AIM OF THE EXERCISE » Lines from the one containing "Cyber Security Solutions –" through the last one in the data below: write them out word for word, and only them.
INFORMATION GIVEN Block Start
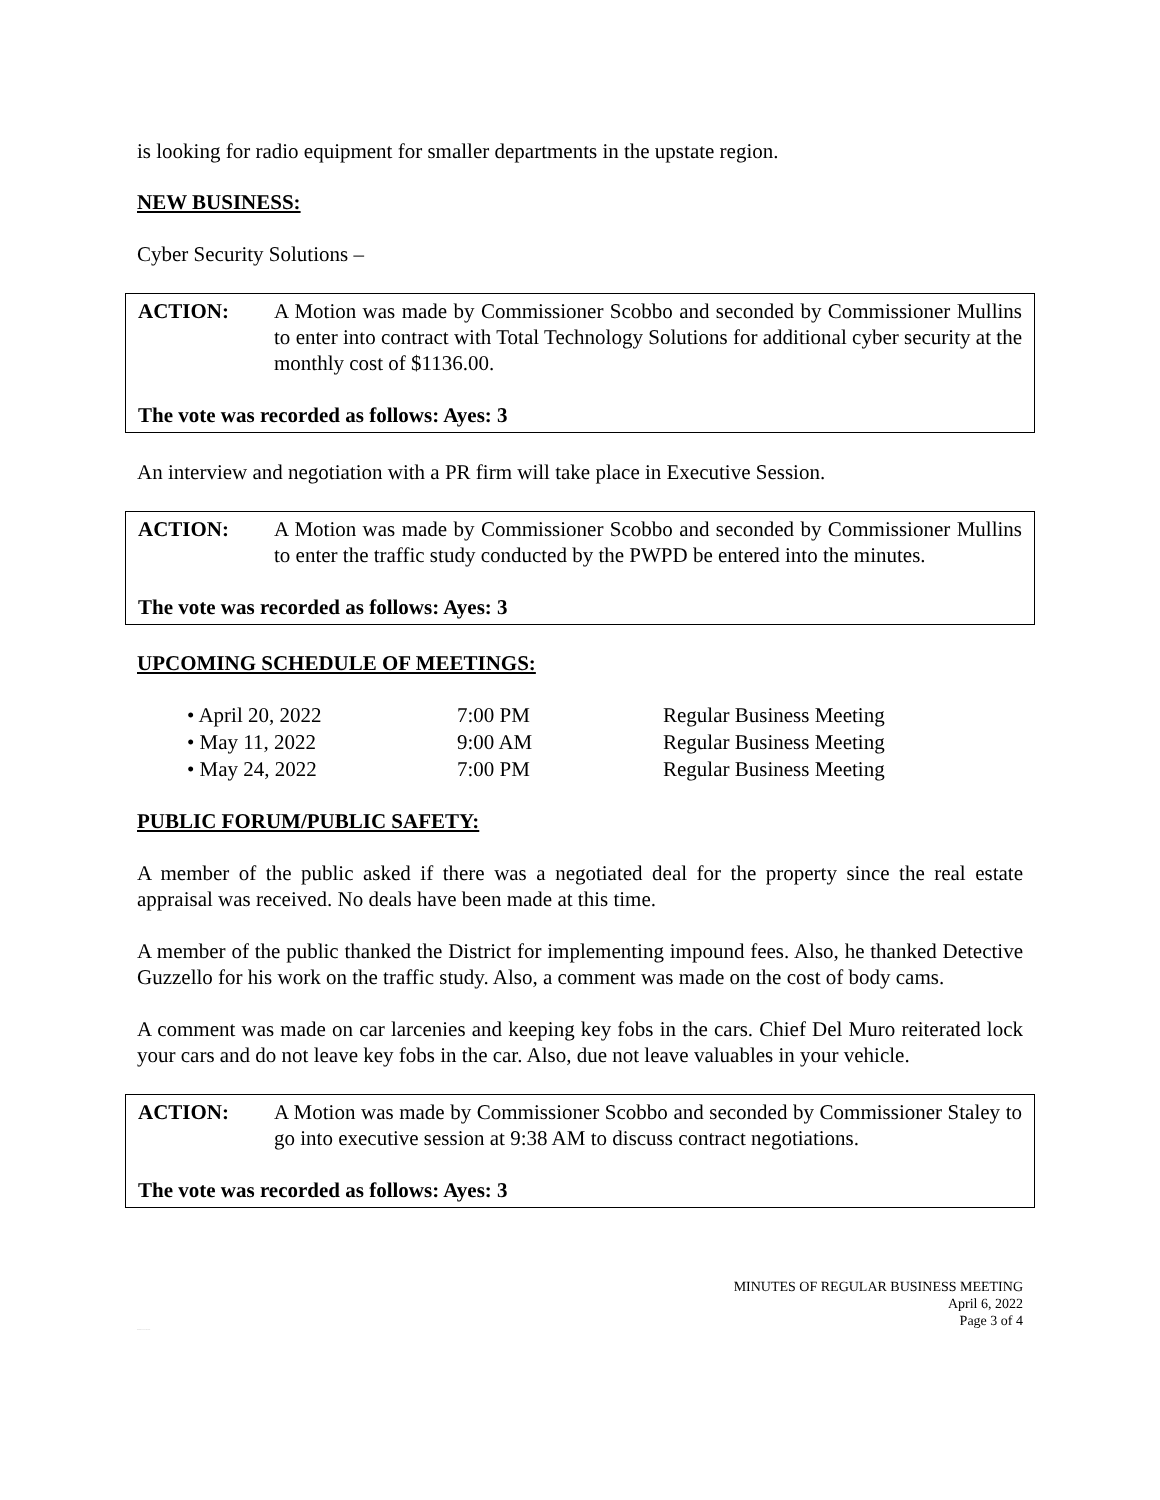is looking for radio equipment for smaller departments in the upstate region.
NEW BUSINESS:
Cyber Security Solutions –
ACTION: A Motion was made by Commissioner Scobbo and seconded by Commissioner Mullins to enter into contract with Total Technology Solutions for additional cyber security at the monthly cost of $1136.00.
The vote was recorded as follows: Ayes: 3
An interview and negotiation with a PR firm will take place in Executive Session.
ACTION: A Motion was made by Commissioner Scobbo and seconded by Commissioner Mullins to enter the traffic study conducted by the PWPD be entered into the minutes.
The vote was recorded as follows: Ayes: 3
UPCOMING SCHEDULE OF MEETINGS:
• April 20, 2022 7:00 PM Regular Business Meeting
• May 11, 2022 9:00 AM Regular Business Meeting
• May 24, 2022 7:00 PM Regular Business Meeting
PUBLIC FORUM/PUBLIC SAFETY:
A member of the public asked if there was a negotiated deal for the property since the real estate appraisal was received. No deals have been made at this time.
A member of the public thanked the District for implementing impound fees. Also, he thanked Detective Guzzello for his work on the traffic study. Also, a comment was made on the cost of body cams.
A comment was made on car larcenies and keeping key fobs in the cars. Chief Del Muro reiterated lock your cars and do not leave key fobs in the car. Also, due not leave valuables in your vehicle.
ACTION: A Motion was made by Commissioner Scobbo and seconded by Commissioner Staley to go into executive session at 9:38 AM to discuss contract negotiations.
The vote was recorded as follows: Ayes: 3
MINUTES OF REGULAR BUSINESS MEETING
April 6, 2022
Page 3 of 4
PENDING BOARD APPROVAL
INFORMATION GIVEN Block End
OUTPUT FOR THIS TASK »
Cyber Security Solutions –
ACTION: A Motion was made by Commissioner Scobbo and seconded by Commissioner Mullins to enter into contract with Total Technology Solutions for additional cyber security at the monthly cost of $1136.00.
The vote was recorded as follows: Ayes: 3
An interview and negotiation with a PR firm will take place in Executive Session.
ACTION: A Motion was made by Commissioner Scobbo and seconded by Commissioner Mullins to enter the traffic study conducted by the PWPD be entered into the minutes.
The vote was recorded as follows: Ayes: 3
UPCOMING SCHEDULE OF MEETINGS:
• April 20, 2022 7:00 PM Regular Business Meeting
• May 11, 2022 9:00 AM Regular Business Meeting
• May 24, 2022 7:00 PM Regular Business Meeting
PUBLIC FORUM/PUBLIC SAFETY:
A member of the public asked if there was a negotiated deal for the property since the real estate appraisal was received. No deals have been made at this time.
A member of the public thanked the District for implementing impound fees. Also, he thanked Detective Guzzello for his work on the traffic study. Also, a comment was made on the cost of body cams.
A comment was made on car larcenies and keeping key fobs in the cars. Chief Del Muro reiterated lock your cars and do not leave key fobs in the car. Also, due not leave valuables in your vehicle.
ACTION: A Motion was made by Commissioner Scobbo and seconded by Commissioner Staley to go into executive session at 9:38 AM to discuss contract negotiations.
The vote was recorded as follows: Ayes: 3
MINUTES OF REGULAR BUSINESS MEETING
April 6, 2022
Page 3 of 4
PENDING BOARD APPROVAL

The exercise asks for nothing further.